» Tareas:
1. En el fragmento sobre el fandom, ¿gracias a qué pudo revivir Star Trek?
2. Por favor, reproduce sin cambios el pasaje del fragmento sobre el fandom desde "Con la sociedad" hasta "y son seguidos.".

» Fragmento:
Con la sociedad de consumo llegaría el momento de la cultura pop y con ella la normalización del fandom. Llegó Star Trek y las primeras Comic-con, luego vendrían las boy bands, Buffy Cazavampiros y Harry Potter, y todo eso antes de que llegaran Taylor Swift, el actual momento de Marvel y el K-Pop. En cada fase del fenómeno fan observamos una progresiva ampliación del público, de la edad de los participantes y del número de ídolos que obsesionan y son seguidos.
Internet lo ha agrandado porque ha facilitado la comunicación y coordinación entre los fanes. Star Trek pudo revivir gracias a la campaña de cartas considerada como el primer esfuerzo colectivo por salvar una serie de televisión en la década de 1970. La devoción por ella originó un fenómeno de comunicación por correo postal entre sus seguidores, la creación de convenciones de aficionados y también un anticipo de la otra cara del fenómeno. William Shatner todavía se está defendiendo por su sketch ‘Get a life’ en Saturday Night Live ¡de 1986! por el que muchos trekkies se sintieron degradados
Con las posibilidades de Internet surgen más fandoms que nunca, más intensos y más notorios. Si las cartas de los trekkies supusieron una excepción, los seguidores de cualquier producto de entretenimiento actual se hacen notar en redes y plataformas, con mensajes directos, vídeos y tiktoks, peticiones change.org y todo tipo de campañas. El movimiento ha generado finales felices, como cuando salvaron a la película Sonic de estrenarse con un horrible diseño del personaje protagonista gracias a una furia incontenible del fandom. Hay otros escenarios más problemáticos: uno de los conflictos que tarde o temprano aparece es la tendencia conservadora en la que se asienta el fenómeno.
Los seguidores del creador en muchas ocasiones discuten el canon con el autor o con los propietarios de los derechos que desarrollan la obra. Dicen cosas como: “Me hice fan cuando cantabas con un determinado estilo, tus libros fijaban un lore determinado, en tu universo había un cierto tipo de personajes y no otro”. En el momento en el que perciben que el creador está explorando nuevas inquietudes es cuando surge el conflicto y el fan se erige en una figura fiscalizadora: esto que se hace ahora no representa su valor auténtico, se ha traicionado el espíritu original, el fenómeno se ha llenado de arribistas, se has vendido para ser comercial.

» Sección de datos:
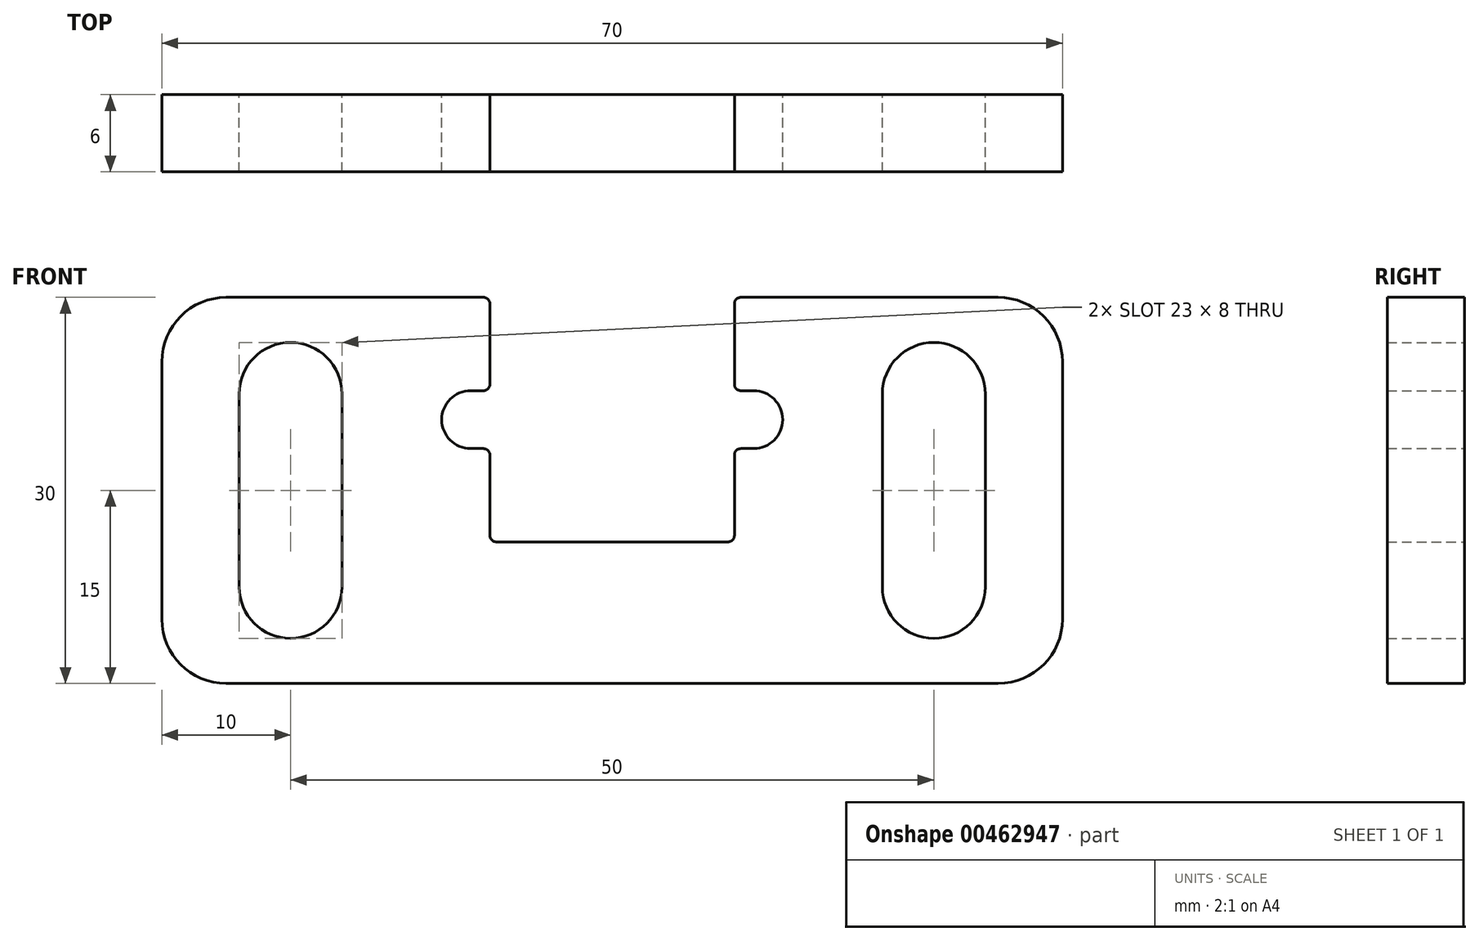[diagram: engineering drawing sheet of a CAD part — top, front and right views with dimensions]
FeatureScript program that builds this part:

» Respuestas completas:
1. Gracias a una campaña de cartas, considerada el primer esfuerzo colectivo por salvar una serie de televisión.

2.
Con la sociedad de consumo llegaría el momento de la cultura pop y con ella la normalización del fandom. Llegó Star Trek y las primeras Comic-con, luego vendrían las boy bands, Buffy Cazavampiros y Harry Potter, y todo eso antes de que llegaran Taylor Swift, el actual momento de Marvel y el K-Pop. En cada fase del fenómeno fan observamos una progresiva ampliación del público, de la edad de los participantes y del número de ídolos que obsesionan y son seguidos.